SHORT TASK: Can you print every line of the items below word for word, for all twenty of them, with the pictures left out?

RECORDS SHOWN:
————
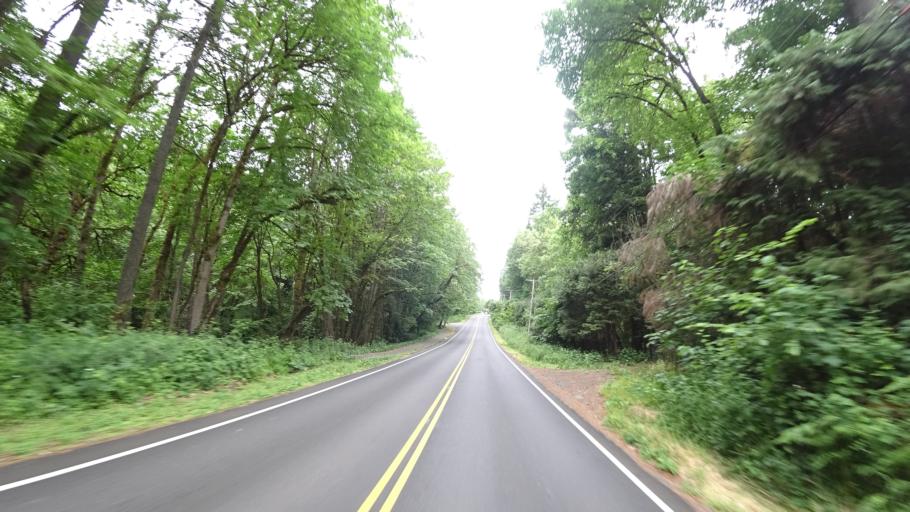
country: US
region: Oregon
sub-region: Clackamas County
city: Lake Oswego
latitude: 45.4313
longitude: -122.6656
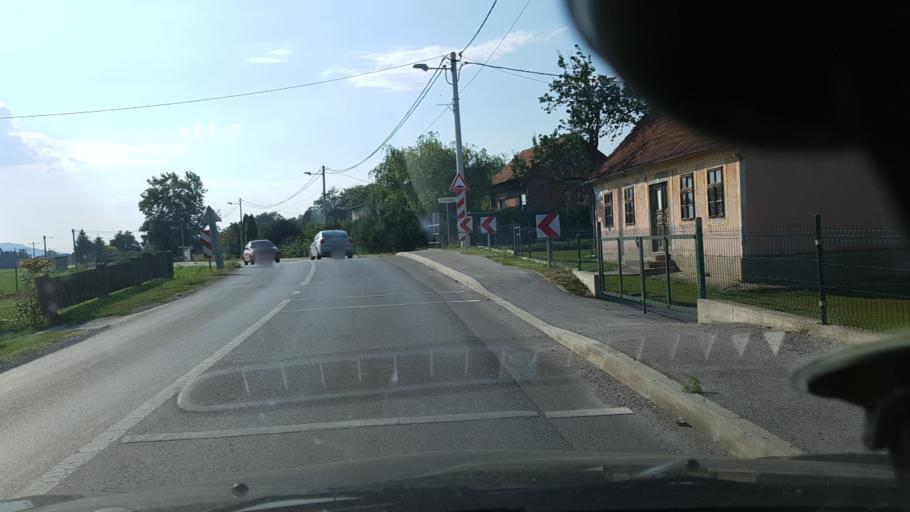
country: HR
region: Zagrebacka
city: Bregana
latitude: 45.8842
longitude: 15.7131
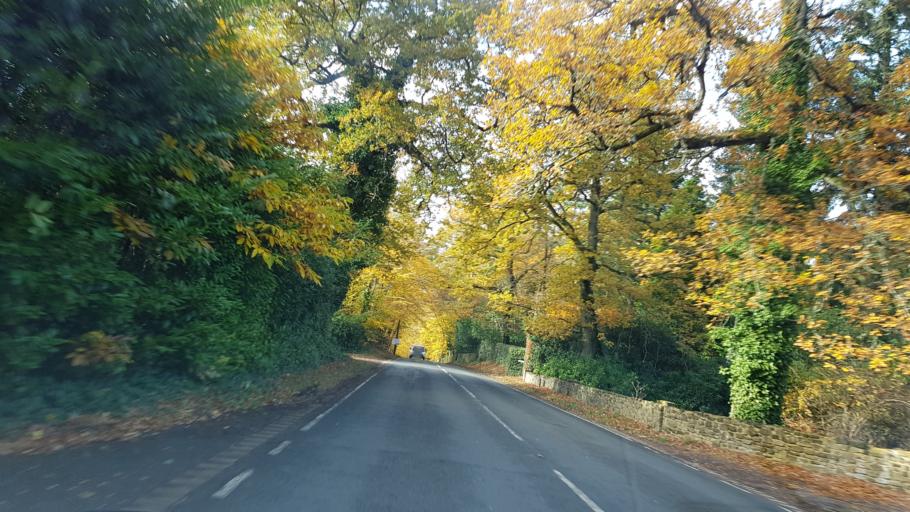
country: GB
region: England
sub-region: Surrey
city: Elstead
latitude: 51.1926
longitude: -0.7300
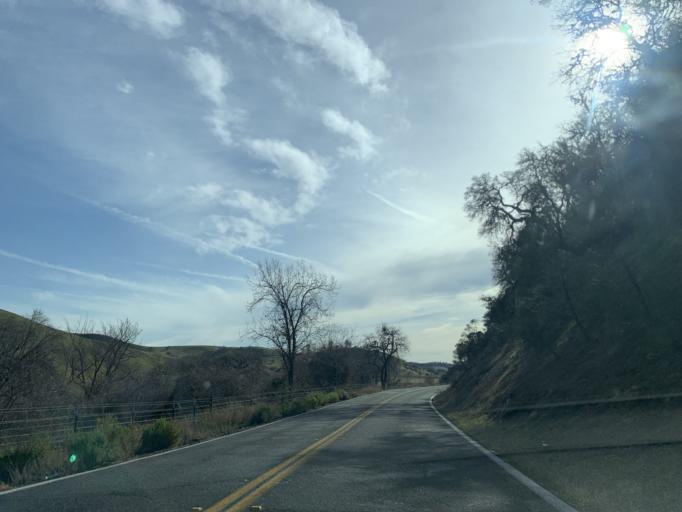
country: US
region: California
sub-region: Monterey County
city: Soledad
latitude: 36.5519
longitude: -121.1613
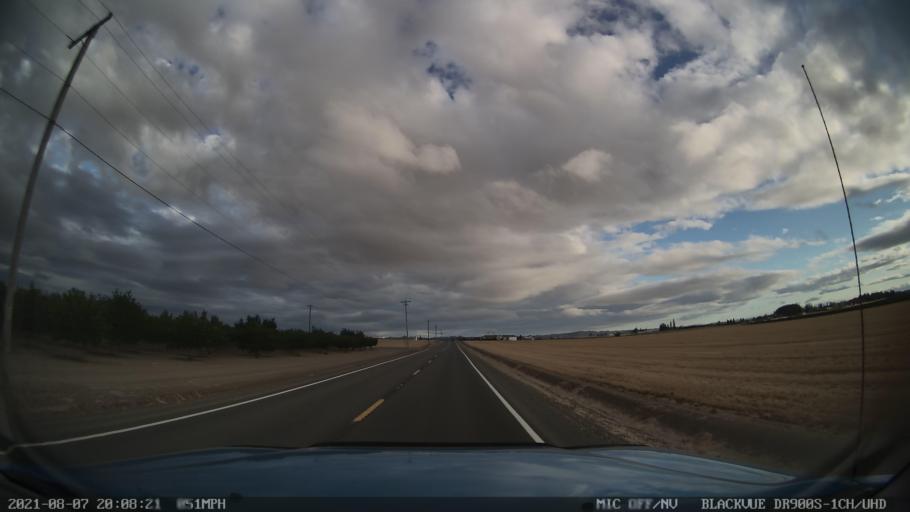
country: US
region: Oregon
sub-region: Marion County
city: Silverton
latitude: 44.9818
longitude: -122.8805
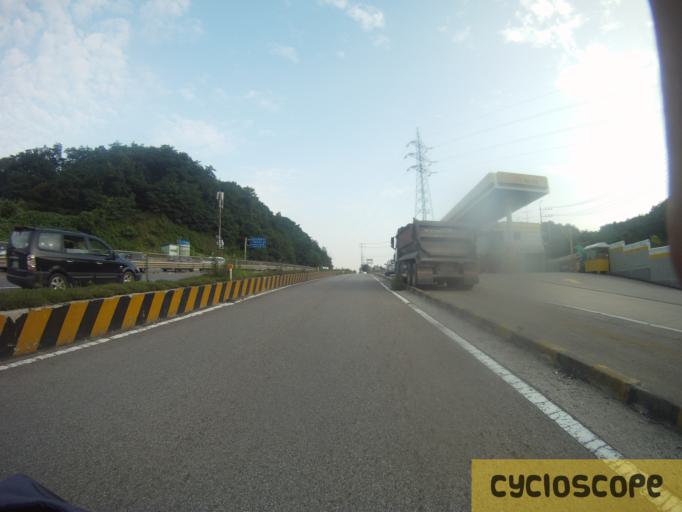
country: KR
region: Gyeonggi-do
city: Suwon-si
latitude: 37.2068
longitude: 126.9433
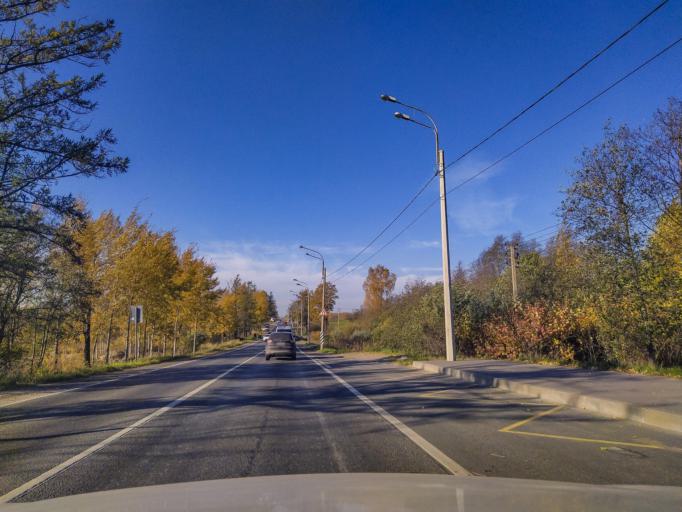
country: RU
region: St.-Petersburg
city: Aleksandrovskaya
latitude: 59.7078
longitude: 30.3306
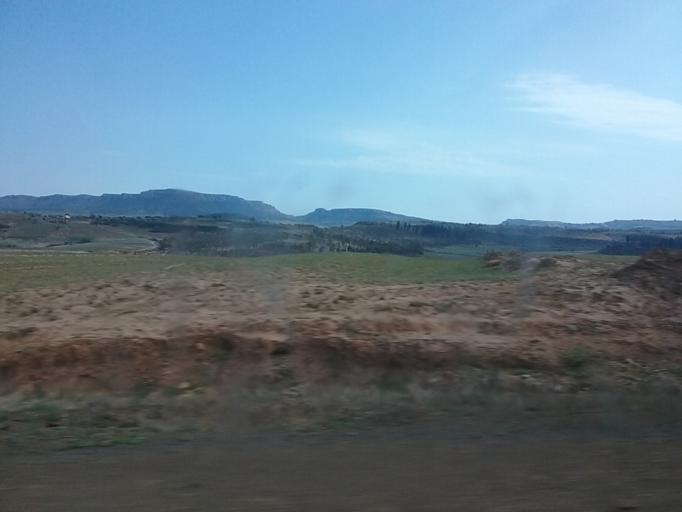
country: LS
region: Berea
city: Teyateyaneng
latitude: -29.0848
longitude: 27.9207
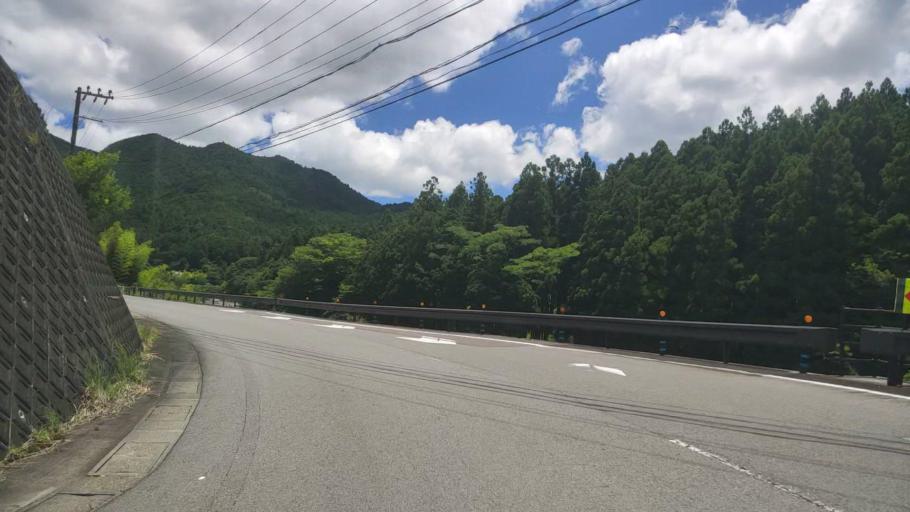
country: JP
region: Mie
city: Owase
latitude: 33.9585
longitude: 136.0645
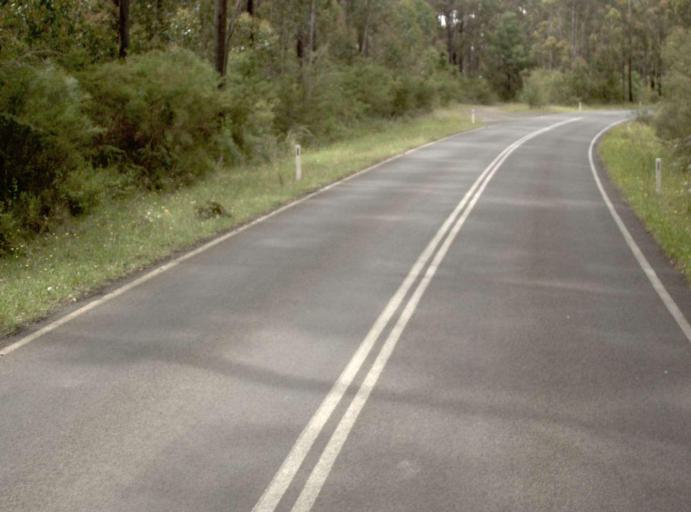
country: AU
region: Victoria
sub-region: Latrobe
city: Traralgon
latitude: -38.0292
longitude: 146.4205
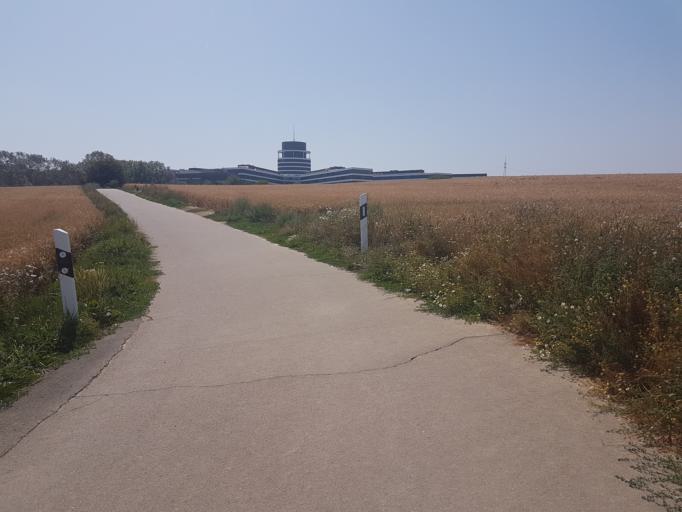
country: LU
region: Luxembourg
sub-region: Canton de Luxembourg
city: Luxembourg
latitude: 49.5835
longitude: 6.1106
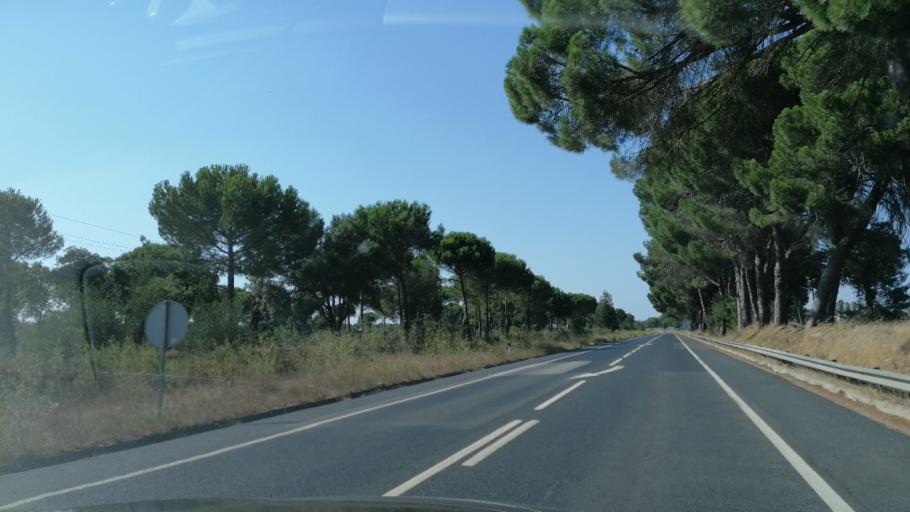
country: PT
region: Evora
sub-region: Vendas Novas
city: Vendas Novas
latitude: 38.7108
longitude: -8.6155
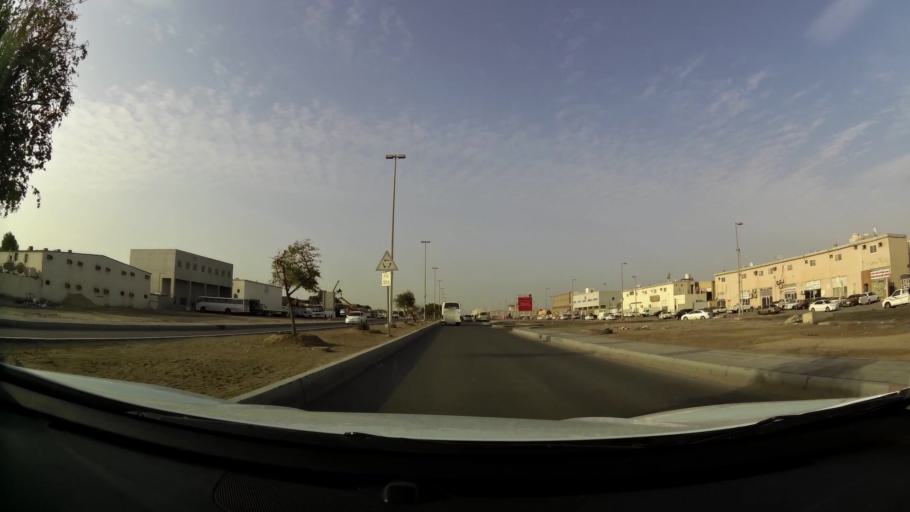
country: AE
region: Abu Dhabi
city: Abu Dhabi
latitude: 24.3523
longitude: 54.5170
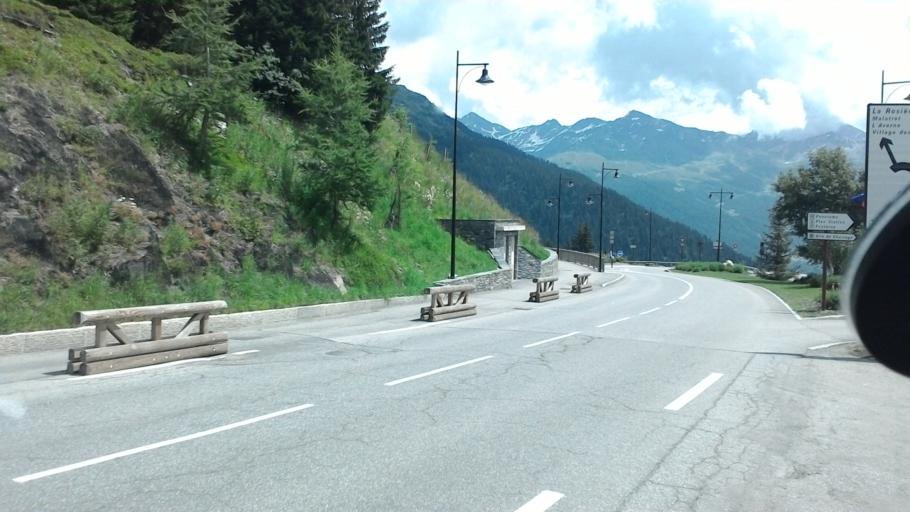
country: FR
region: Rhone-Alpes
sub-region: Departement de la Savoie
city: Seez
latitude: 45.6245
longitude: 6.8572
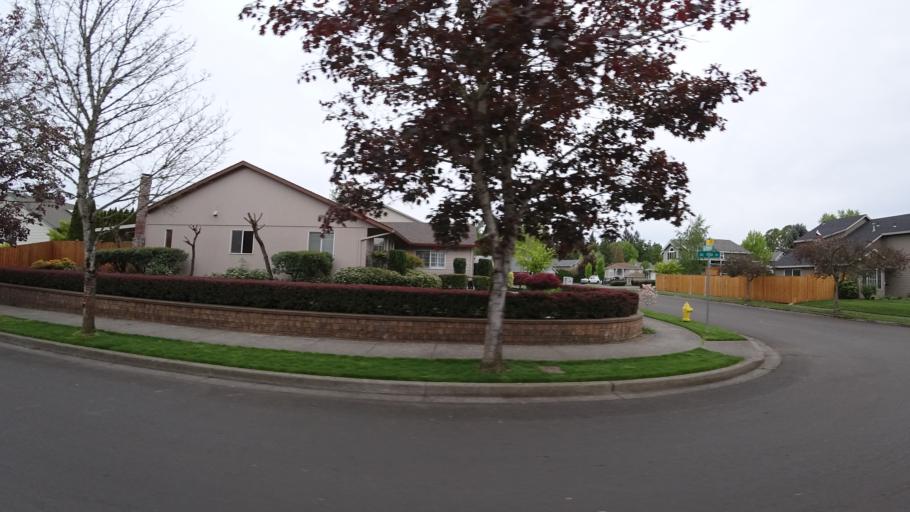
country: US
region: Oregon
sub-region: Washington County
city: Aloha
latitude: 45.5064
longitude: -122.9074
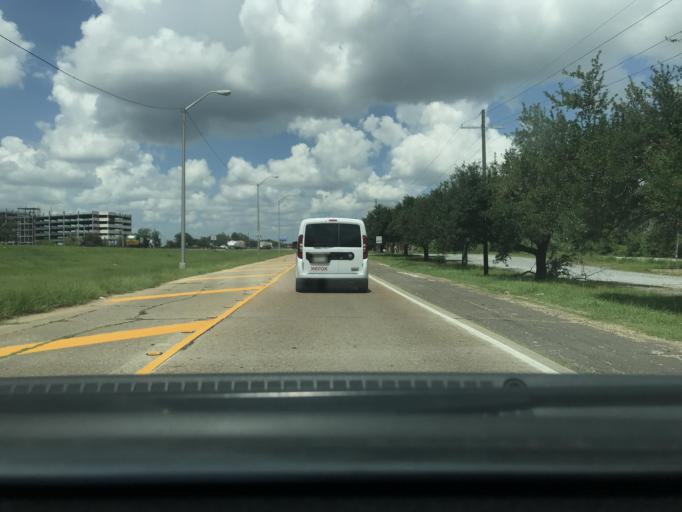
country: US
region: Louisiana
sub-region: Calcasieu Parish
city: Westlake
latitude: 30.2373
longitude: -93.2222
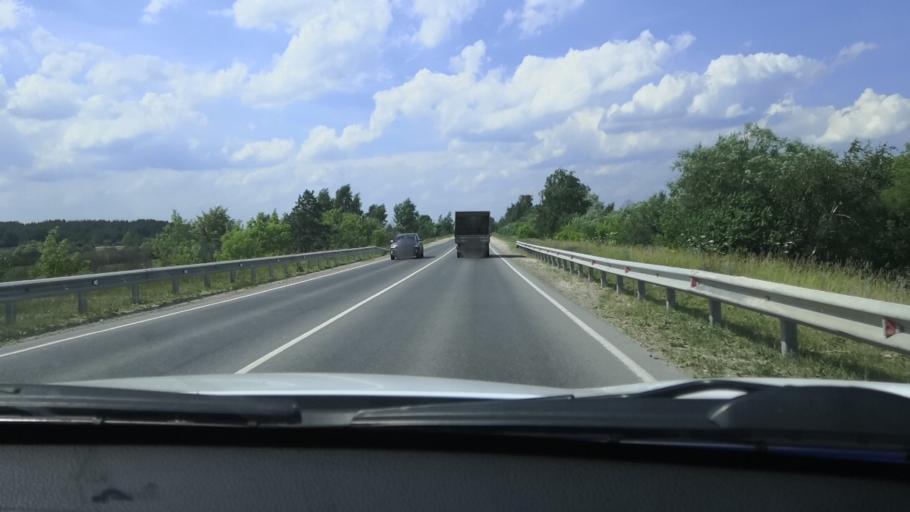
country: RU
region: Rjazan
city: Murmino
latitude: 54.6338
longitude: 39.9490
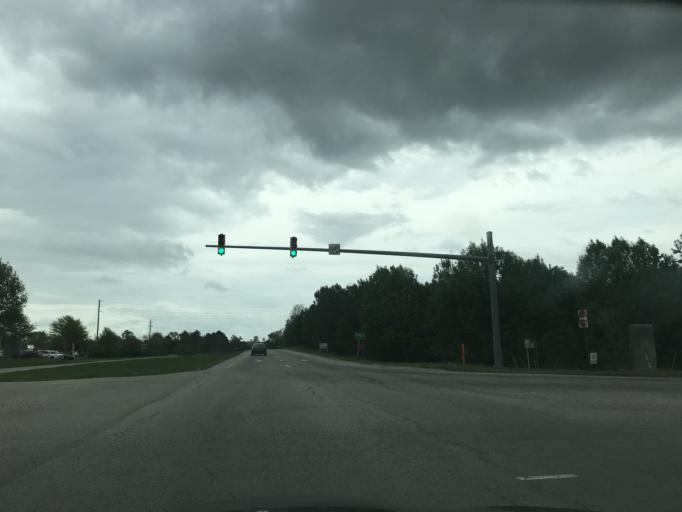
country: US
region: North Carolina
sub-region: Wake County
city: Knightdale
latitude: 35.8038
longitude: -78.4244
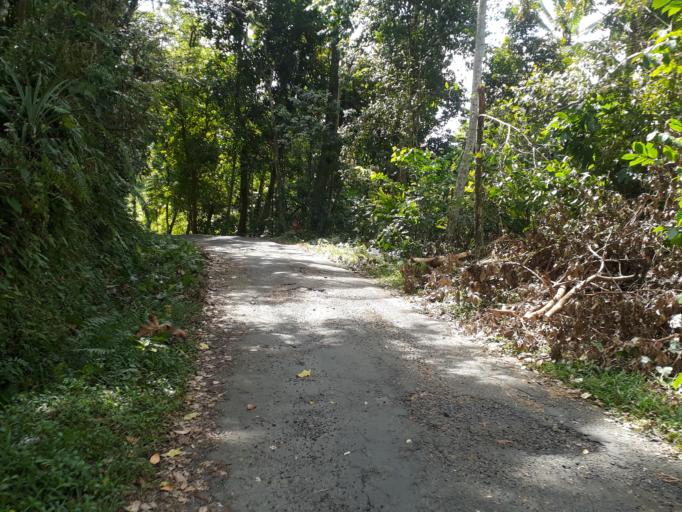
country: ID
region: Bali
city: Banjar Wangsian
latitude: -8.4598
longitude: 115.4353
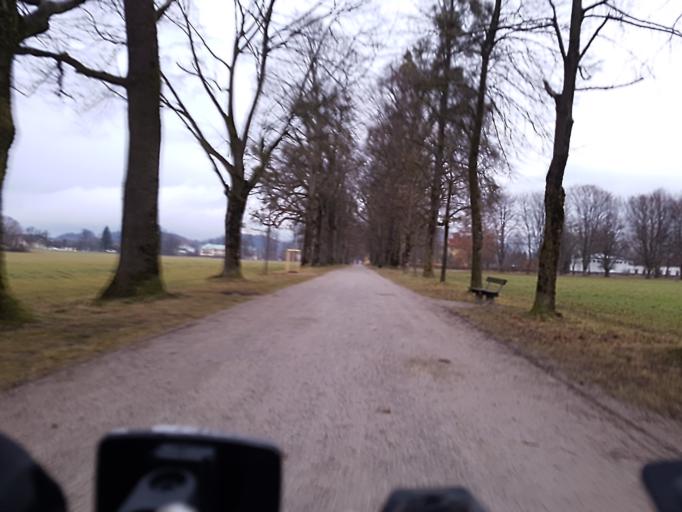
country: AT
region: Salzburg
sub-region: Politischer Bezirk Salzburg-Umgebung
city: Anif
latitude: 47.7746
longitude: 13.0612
————
EXERCISE SOLUTION:
country: US
region: Oregon
sub-region: Clackamas County
city: Lake Oswego
latitude: 45.4313
longitude: -122.6656
country: HR
region: Zagrebacka
city: Bregana
latitude: 45.8842
longitude: 15.7131
country: GB
region: England
sub-region: Surrey
city: Elstead
latitude: 51.1926
longitude: -0.7300
country: US
region: California
sub-region: Monterey County
city: Soledad
latitude: 36.5519
longitude: -121.1613
country: US
region: Oregon
sub-region: Marion County
city: Silverton
latitude: 44.9818
longitude: -122.8805
country: KR
region: Gyeonggi-do
city: Suwon-si
latitude: 37.2068
longitude: 126.9433
country: RU
region: St.-Petersburg
city: Aleksandrovskaya
latitude: 59.7078
longitude: 30.3306
country: LS
region: Berea
city: Teyateyaneng
latitude: -29.0848
longitude: 27.9207
country: JP
region: Mie
city: Owase
latitude: 33.9585
longitude: 136.0645
country: AU
region: Victoria
sub-region: Latrobe
city: Traralgon
latitude: -38.0292
longitude: 146.4205
country: LU
region: Luxembourg
sub-region: Canton de Luxembourg
city: Luxembourg
latitude: 49.5835
longitude: 6.1106
country: PT
region: Evora
sub-region: Vendas Novas
city: Vendas Novas
latitude: 38.7108
longitude: -8.6155
country: AE
region: Abu Dhabi
city: Abu Dhabi
latitude: 24.3523
longitude: 54.5170
country: FR
region: Rhone-Alpes
sub-region: Departement de la Savoie
city: Seez
latitude: 45.6245
longitude: 6.8572
country: US
region: Oregon
sub-region: Washington County
city: Aloha
latitude: 45.5064
longitude: -122.9074
country: US
region: Louisiana
sub-region: Calcasieu Parish
city: Westlake
latitude: 30.2373
longitude: -93.2222
country: RU
region: Rjazan
city: Murmino
latitude: 54.6338
longitude: 39.9490
country: US
region: North Carolina
sub-region: Wake County
city: Knightdale
latitude: 35.8038
longitude: -78.4244
country: ID
region: Bali
city: Banjar Wangsian
latitude: -8.4598
longitude: 115.4353
country: AT
region: Salzburg
sub-region: Politischer Bezirk Salzburg-Umgebung
city: Anif
latitude: 47.7746
longitude: 13.0612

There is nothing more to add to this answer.